• **Consignes**:
Recopiez mot pour mot le passage du texte sur la salle de présentation des corps situé entre « C’est principalement dans » et « de la séparation. », ces deux bouts compris.

C’est principalement dans la salle de présentation des corps qu’elle opère. Une vaste pièce climatisée au sol et aux murs recouverts de panneaux de bois clair, couleur miel, une fresque de plexiglas laissant filtrer la lumière du jour. C’est là que la directrice de l’IML prend en charge les proches et supervise le moment clé pour ceux qui restent de la séparation d’avec le mort. « Un moment court, intense, de prise de conscience et de communion ultime avec le défunt », témoigne-t-elle. Une vitre se dresse entre mort et vivants, ceux-ci s’accoudent à une fine console en bois, nez collé contre la vitre. Avec cette protection contre l’horreur et l’odeur, qui prévient les crises d’agressivité désespérée, les morts sont protégés de réactions violentes et les vivants affrontent le temps de la séparation.

« Le médecin que je suis compare la disparition brutale d’un être cher à une plaie anfractueuse de l’âme et du corps chez celui qui reste, confie le Pr Lecomte ; elle est si douloureuse que le simple fait de l’effleurer peut faire extrêmement mal. On doit tranquilliser le malade et, dans une relation de confiance, nettoyer ce cratère meurtri avec une grande douceur, le parer comme le ferait un chirurgien pour éliminer les impuretés, permettre une cicatrisation. Il faut éviter toute complication inflammatoire pouvant déboucher sur une infection généralisée, ou du moins sur une cicatrice chéloïde du fait d’une reconstruction hâtive, forcément disgracieuse. »

Un échec.

Et, reconnaissant qu’à elle aussi il est arrivé de toucher le fond de la souffrance, elle « ne fait pas la maligne ». D’autant moins, souligne-t-elle, que, « si tout médecin, dans l’exercice de son métier, est confronté à la mort et aux familles des morts, il n’est pas du tout formé au cours de ses études à cette confrontation. Au fil de son parcours professionnel, la mort d’un de ses malades l’interpellera toujours, car il peut en venir à la considérer comme l’échec de son pouvoir, le résultat d’une erreur de raisonnement, d’une lacune dans ses connaissances, ou d’une faute technique ». Le Pr Lecomte va même jusqu’à affirmer que « souvent le médecin fuit la mort, qu’il se dérobe et ne veut pas rechercher ses causes par crainte d’avouer son propre échec ».

• **Matériel**:
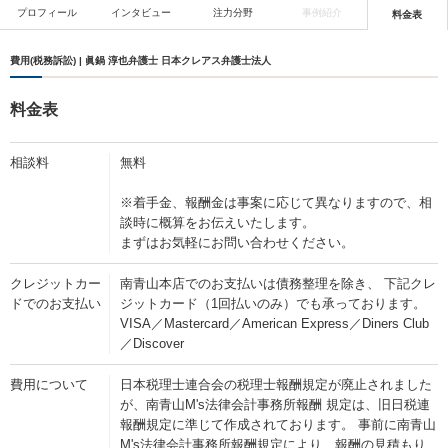
プロフィール
インタビュー
注力分野
事例紹介
料金表
費用(税務訴訟) | 眞鍋 淳也弁護士 日本クレアス弁護士法人
料金表
相談料
無料
※着手金、報酬金は事案に応じて異なりますので、相
談時に概算をお伝えいたします。
まずはお気軽にお問い合わせください。
クレジットカー
南青山本店でのお支払いは債務整理を除き、 下記クレ
ドでのお支払い
ジットカード（1回払いのみ）でも承っております。
VISA／Mastercard／American Express／Diners Club
／Discover
費用について
日本税理士連合会の税理士報酬規定が廃止されました
が、南青山M's法律会計事務所報酬 規定は、旧日税連
報酬規定に準じて作成されております。 事前に南青山
M's法律会計事務所報酬規定により、報酬の見積もり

• **Résultat**:
C’est principalement dans la salle de présentation des corps qu’elle opère. Une vaste pièce climatisée au sol et aux murs recouverts de panneaux de bois clair, couleur miel, une fresque de plexiglas laissant filtrer la lumière du jour. C’est là que la directrice de l’IML prend en charge les proches et supervise le moment clé pour ceux qui restent de la séparation d’avec le mort. « Un moment court, intense, de prise de conscience et de communion ultime avec le défunt », témoigne-t-elle. Une vitre se dresse entre mort et vivants, ceux-ci s’accoudent à une fine console en bois, nez collé contre la vitre. Avec cette protection contre l’horreur et l’odeur, qui prévient les crises d’agressivité désespérée, les morts sont protégés de réactions violentes et les vivants affrontent le temps de la séparation.